- [WHAT IS BEING ASKED] Once you reach the line containing "none -> tissue box [584,634,618,693]" in the entries below, write out that line and each one after it down to the line containing "white vase [326,93,369,134]", exactly and with nothing added.

- [RECORDS TO USE]
═══
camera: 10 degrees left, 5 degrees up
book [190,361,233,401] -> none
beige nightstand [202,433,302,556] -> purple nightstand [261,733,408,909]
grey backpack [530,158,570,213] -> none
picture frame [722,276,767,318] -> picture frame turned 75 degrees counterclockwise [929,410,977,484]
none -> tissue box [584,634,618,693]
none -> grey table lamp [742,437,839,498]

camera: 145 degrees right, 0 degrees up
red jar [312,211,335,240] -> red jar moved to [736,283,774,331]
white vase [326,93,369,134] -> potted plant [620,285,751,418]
═══
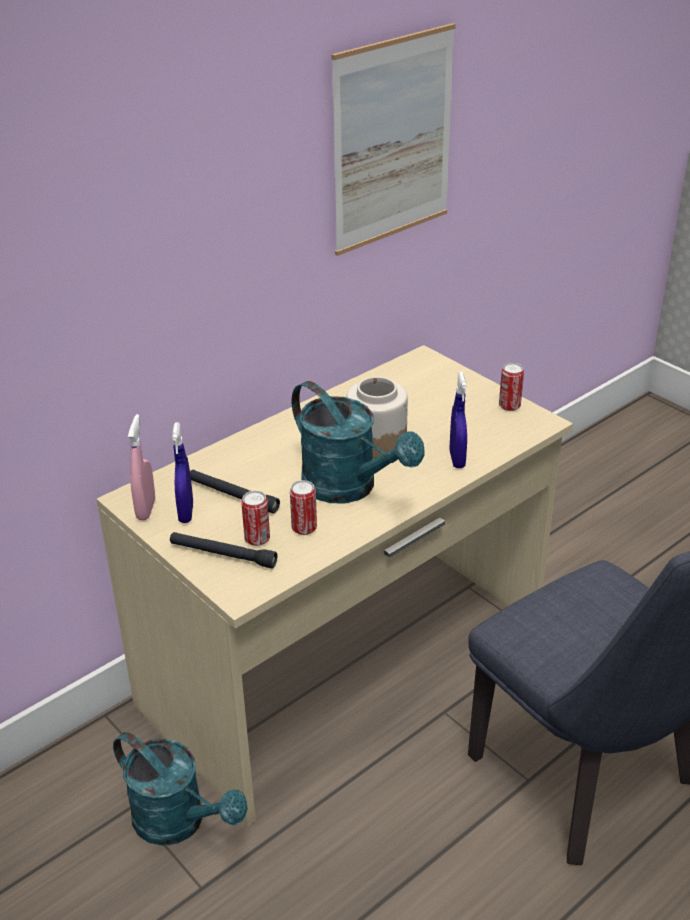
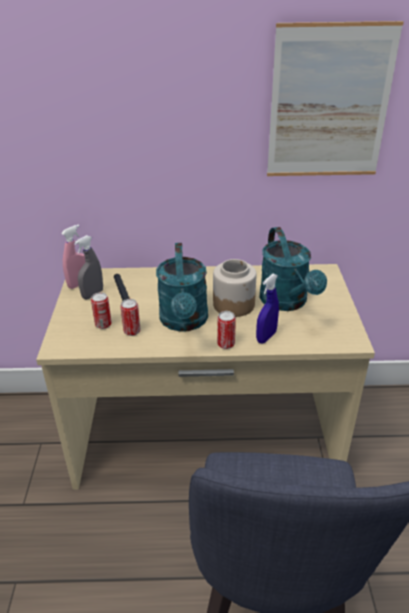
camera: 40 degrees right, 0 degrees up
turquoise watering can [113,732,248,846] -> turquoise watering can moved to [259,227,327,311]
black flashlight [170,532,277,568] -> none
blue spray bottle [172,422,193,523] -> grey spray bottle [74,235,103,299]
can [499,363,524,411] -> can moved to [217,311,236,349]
═══
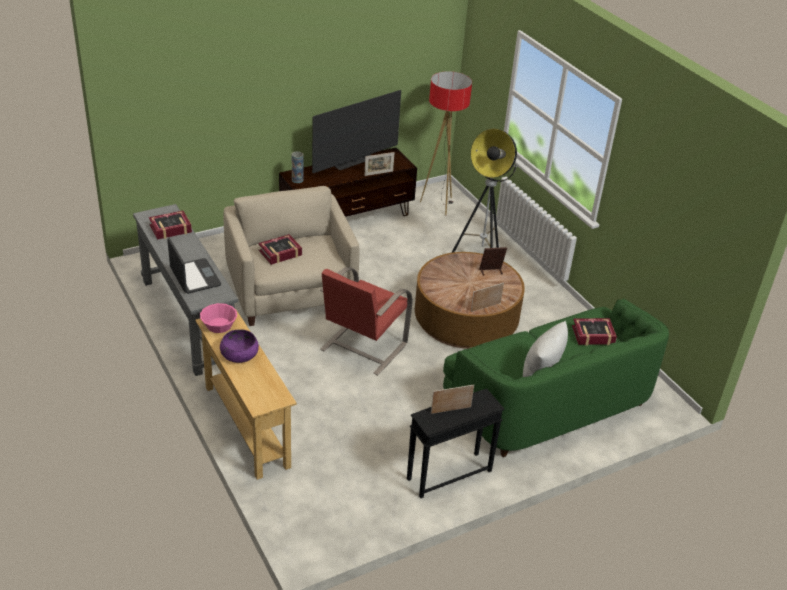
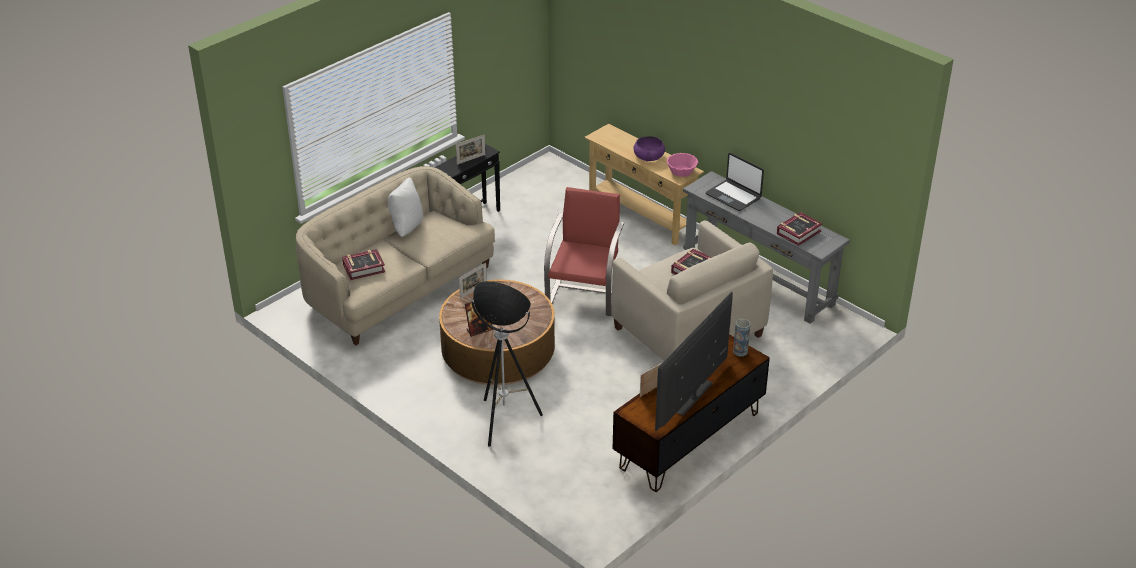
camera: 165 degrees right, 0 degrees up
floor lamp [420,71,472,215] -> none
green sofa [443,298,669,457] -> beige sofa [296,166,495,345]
═══
- [REPLY TO THE TASK]
none -> tissue box [584,634,618,693]
none -> grey table lamp [742,437,839,498]

camera: 145 degrees right, 0 degrees up
red jar [312,211,335,240] -> red jar moved to [736,283,774,331]
white vase [326,93,369,134] -> potted plant [620,285,751,418]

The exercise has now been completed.